Most famously, in the mid 1970s, Ford was building “an elaborate portico entrance” at director Francis Ford Coppola’s offices, where Coppola’s friend George Lucas was leading casting meetings for Star Wars. Though Ford had a small part in Lucas’s American Graffiti, Lucas had sent a memo to the actors’ agents telling them not to bother with auditions—he wouldn’t be casting anyone from Graffiti in his next project. “So there I was kneeling on the floor in my carpenter’s belt, working late one night,” Ford said, “when I was asked by George if I would read with the other actors—just as a favor. There was no indication that I might be considered for a part in the film.” That night and the next, “I read with more than three hundred actors. And weeks later, they asked me if I wanted to play Han Solo.”
Read more → “Forms of Capital, Making Tea, A Missed Guess, A Cinderella Story, What Fortune Favors, and A Currency Like Gold”
Improving flexibility
If you are looking to improve your flexibility, it doesn't matter how often you stretch each week. What is important is that you aim for up to ten minutes per week for each muscle that you stretch. So, for example, you could stretch each muscle for a little more than one minute a day, or five minutes twice a week. The amount of time you should spend stretching will ultimately depend on how many muscles you need to stretch.
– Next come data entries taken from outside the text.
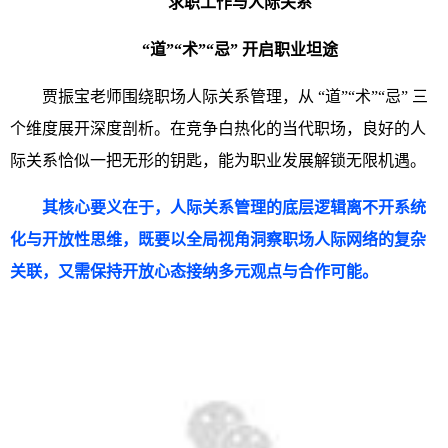
求职工作与人际关系
“道”“术”“忌” 开启职业坦途
贾振宝老师围绕职场人际关系管理，从 “道”“术”“忌” 三
个维度展开深度剖析。在竞争白热化的当代职场，良好的人
际关系恰似一把无形的钥匙，能为职业发展解锁无限机遇。
其核心要义在于，人际关系管理的底层逻辑离不开系统
化与开放性思维，既要以全局视角洞察职场人际网络的复杂
关联，又需保持开放心态接纳多元观点与合作可能。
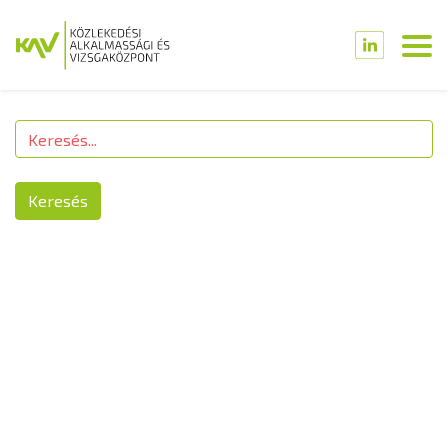
Keresés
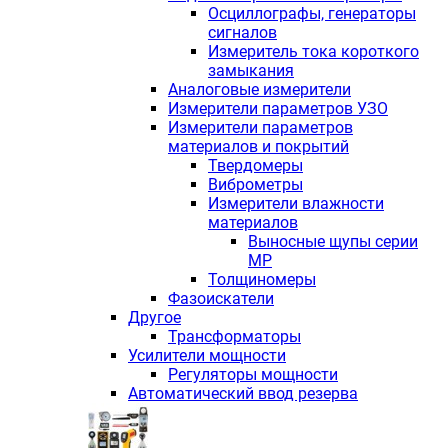
Осциллографы, генераторы
сигналов
Измеритель тока короткого
замыкания
Аналоговые измерители
Измерители параметров УЗО
Измерители параметров
материалов и покрытий
Твердомеры
Виброметры
Измерители влажности
материалов
Выносные щупы серии
МР
Толщиномеры
Фазоискатели
Другое
Трансформаторы
Усилители мощности
Регуляторы мощности
Автоматический ввод резерва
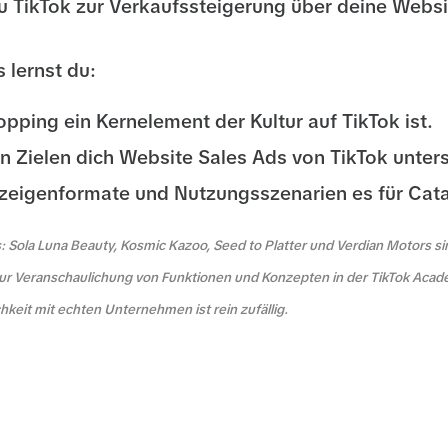
du TikTok zur Verkaufssteigerung über deine Webs
 lernst du:
ping ein Kernelement der Kultur auf TikTok ist.
n Zielen dich Website Sales Ads von TikTok unter
eigenformate und Nutzungsszenarien es für Cata
 Sola Luna Beauty, Kosmic Kazoo, Seed to Platter und Verdian Motors sin
ur Veranschaulichung von Funktionen und Konzepten in der TikTok Aca
keit mit echten Unternehmen ist rein zufällig.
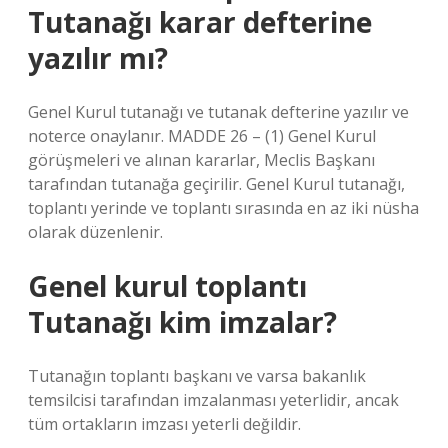
Tutanağı karar defterine
yazılır mı?
Genel Kurul tutanağı ve tutanak defterine yazılır ve
noterce onaylanır. MADDE 26 – (1) Genel Kurul
görüşmeleri ve alınan kararlar, Meclis Başkanı
tarafından tutanağa geçirilir. Genel Kurul tutanağı,
toplantı yerinde ve toplantı sırasında en az iki nüsha
olarak düzenlenir.
Genel kurul toplantı
Tutanağı kim imzalar?
Tutanağın toplantı başkanı ve varsa bakanlık
temsilcisi tarafından imzalanması yeterlidir, ancak
tüm ortakların imzası yeterli değildir.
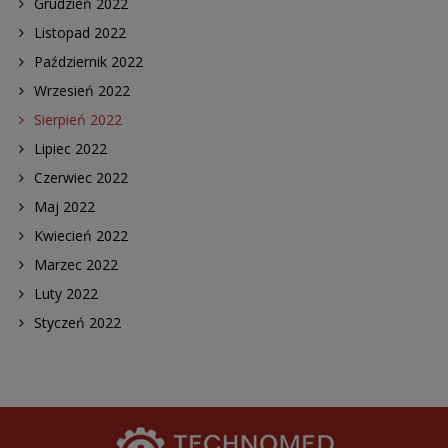
Grudzień 2022
Listopad 2022
Październik 2022
Wrzesień 2022
Sierpień 2022
Lipiec 2022
Czerwiec 2022
Maj 2022
Kwiecień 2022
Marzec 2022
Luty 2022
Styczeń 2022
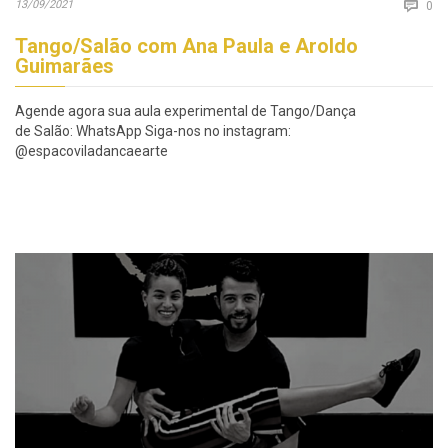
Co
13/09/2021

0
Tango/Salão com Ana Paula e Aroldo
Guimarães
Agende agora sua aula experimental de Tango/Dança
de Salão: WhatsApp Siga-nos no instagram:
@espacoviladancaearte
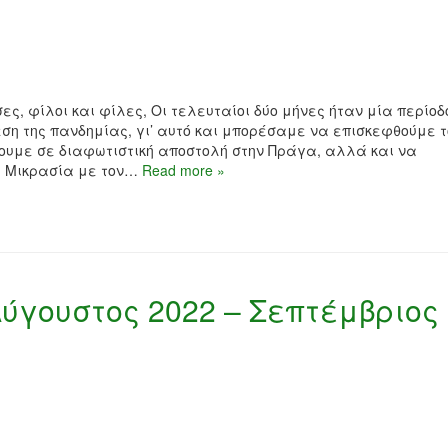
ς, φίλοι και φίλες, Οι τελευταίοι δύο μήνες ήταν μία περίοδ
εση της πανδημίας, γι’ αυτό και μπορέσαμε να επισκεφθούμε τ
ουμε σε διαφωτιστική αποστολή στην Πράγα, αλλά και να
η Μικρασία με τον…
Read more »
Αύγουστος 2022 – Σεπτέμβριος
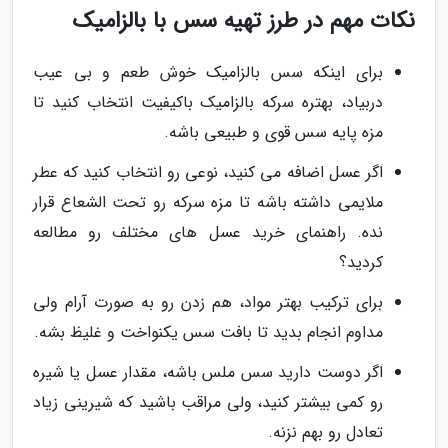
نکات مهم در طرز تهیه سس با بالزامیک
برای اینکه سس بالزامیک خوش طعم و بی عیب
دربیاد، بهتره سرکه بالزامیک باکیفیت انتخاب کنید تا
مزه پایه سس قوی و طبیعی باشه.
اگر عسل اضافه می کنید، نوعی رو انتخاب کنید که عطر
ملایمی داشته باشه تا مزه سرکه رو تحت الشعاع قرار
نده. راهنمای خرید عسل های مختلف رو مطالعه
کردید؟
برای ترکیب بهتر مواد، هم زدن رو به صورت آرام ولی
مداوم انجام بدید تا بافت سس یکنواخت و غلیظ بشه.
اگر دوست دارید سس ملس باشه، مقدار عسل یا شیره
رو کمی بیشتر کنید، ولی مراقب باشید که شیرینی زیاد
تعادل رو بهم نزنه.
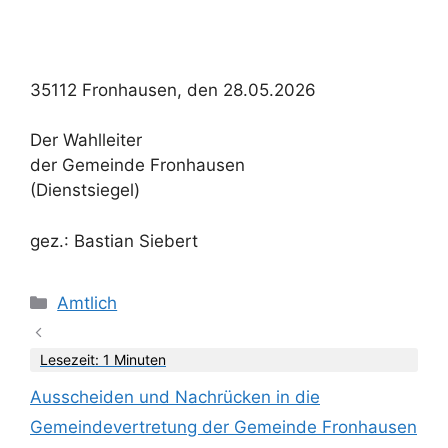
35112 Fronhausen, den 28.05.2026
Der Wahlleiter
der Gemeinde Fronhausen
(Dienstsiegel)
gez.: Bastian Siebert
Kategorien
Amtlich
Lesezeit: 1 Minuten
Ausscheiden und Nachrücken in die
Gemeindevertretung der Gemeinde Fronhausen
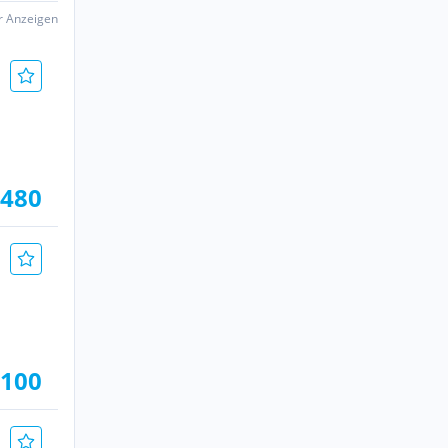
er Anzeigen
.480
 100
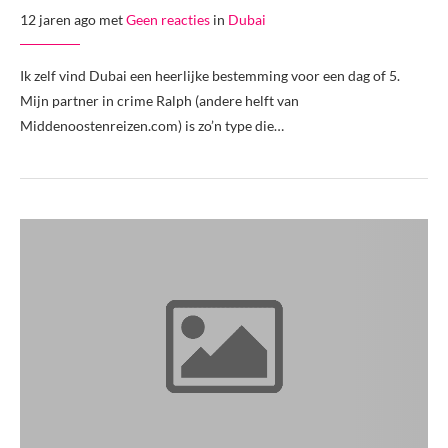
12 jaren ago met
Geen reacties
in
Dubai
Ik zelf vind Dubai een heerlijke bestemming voor een dag of 5.
Mijn partner in crime Ralph (andere helft van
Middenoostenreizen.com) is zo’n type die…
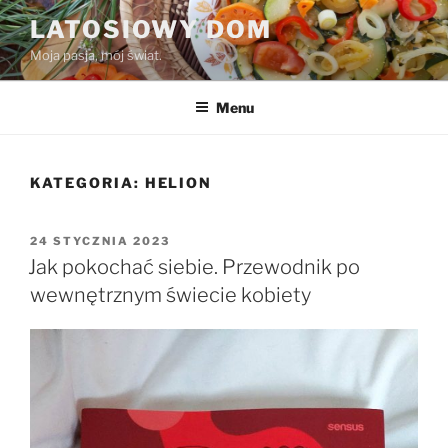
Przejdź
LATOSIOWY DOM
do
Moja pasja, mój świat.
treści
Menu
KATEGORIA:
HELION
OPUBLIKOWANE
24 STYCZNIA 2023
W
Jak pokochać siebie. Przewodnik po
wewnętrznym świecie kobiety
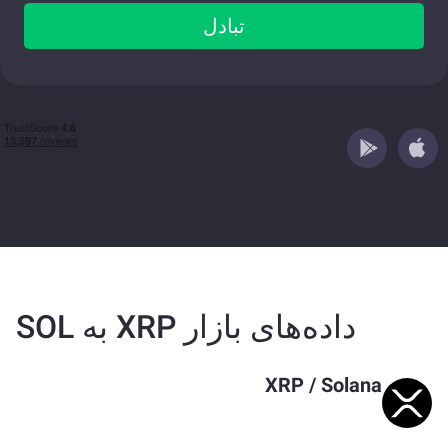
تبادل
داده‌های بازار XRP به SOL
XRP
/
Solana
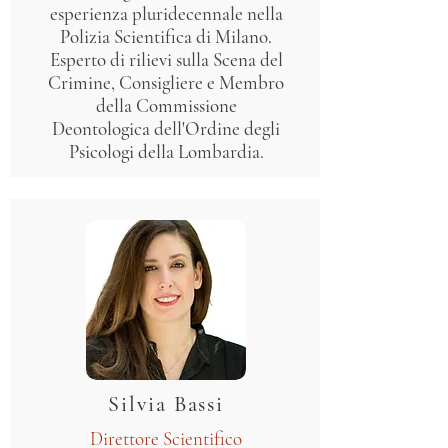
esperienza pluridecennale nella
Polizia Scientifica di Milano.
Esperto di rilievi sulla Scena del
Crimine, Consigliere e Membro
della Commissione
Deontologica dell'Ordine degli
Psicologi della Lombardia.
Silvia Bassi
Direttore Scientifico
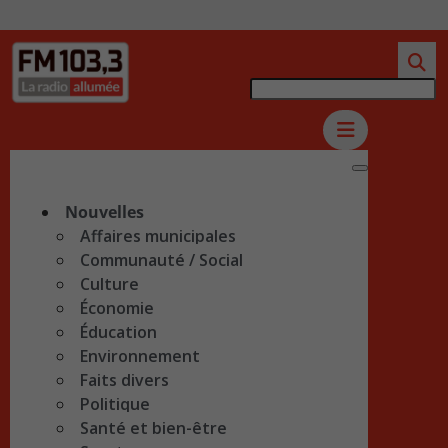
Nouvelles
Affaires municipales
Communauté / Social
Culture
Économie
Éducation
Environnement
Faits divers
Politique
Santé et bien-être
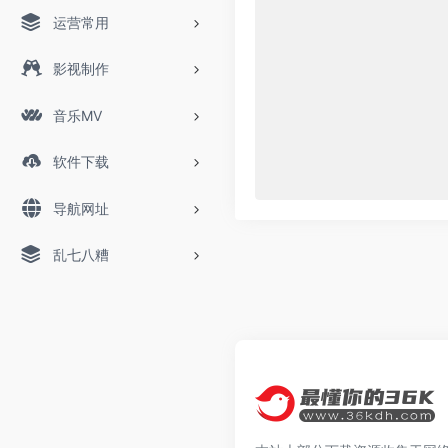
运营常用
影视制作
音乐MV
软件下载
导航网址
乱七八糟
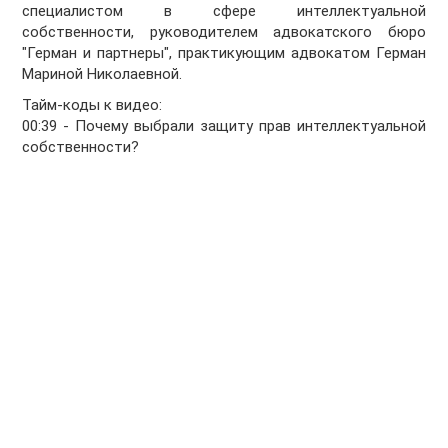
специалистом в сфере интеллектуальной
собственности, руководителем адвокатского бюро
"Герман и партнеры", практикующим адвокатом Герман
Мариной Николаевной.
Тайм-коды к видео:
00:39 - Почему выбрали защиту прав интеллектуальной
собственности?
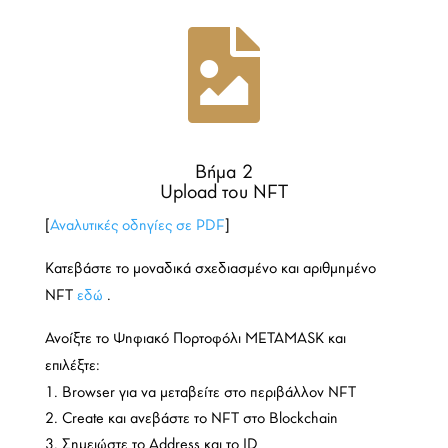

Βήμα 2
Upload του NFT
[
Αναλυτικές οδηγίες σε PDF
]
Κατεβάστε το μοναδικά σχεδιασμένο και αριθμημένο
NFT
εδώ
.
Ανοίξτε το Ψηφιακό Πορτοφόλι METAMASK και
επιλέξτε:
Browser για να μεταβείτε στο περιβάλλον NFT
Create και ανεβάστε το NFT στο Blockchain
Σημειώστε το Address και το ID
Read more → “Improving Flexibility Is Surprisingly Easy”
Sleep before midnight
Plenty of evidence suggests the human mind functions differently if it is awake at nighttime. Past midnight, negative emotions tend to draw our attention more than positive ones, dangerous ideas grow in appeal and inhibitions fall away.
Read more → “The Human Mind Isn't Meant to Be Awake After Midnight”
The earworm eraser
The Earworm Eraser is a 40-second audio track designed specifically to squash earworms — a song on repeat circling around and around in your brain that can't easily be shaken off.
Read more → “All I want for Christmas is ... help getting this song out of my head”
Note: I watched an episode of Evil about a very bad, no good earworm and I’ll never think of earworms the same way again. If clicking on the earworm eraser leads to you joining a sinister army or getting possessed in some way then I’m very sorry.
Time travel news update
[Mathematician Lorenzo Gavassino] says the laws of physics may not forbid [time travel] but if it is possible, these laws lead to some outlandish consequences, one of which is that any human who made the journey would not be able to remember it. The laws of physics suggest this person’s memory would be wiped clean as soon as they returned to the present.
Read more → “Mathematician Reveals Strange New Enigmas for Time Travelers”
The world’s longest diary
For 25 years, Robert Shields documented every five minutes of his life with obsessive dedication. The former minister and English teacher from Dayton, Washington produced what may be the world's longest diary— 37.5 million words that filled 91 boxes.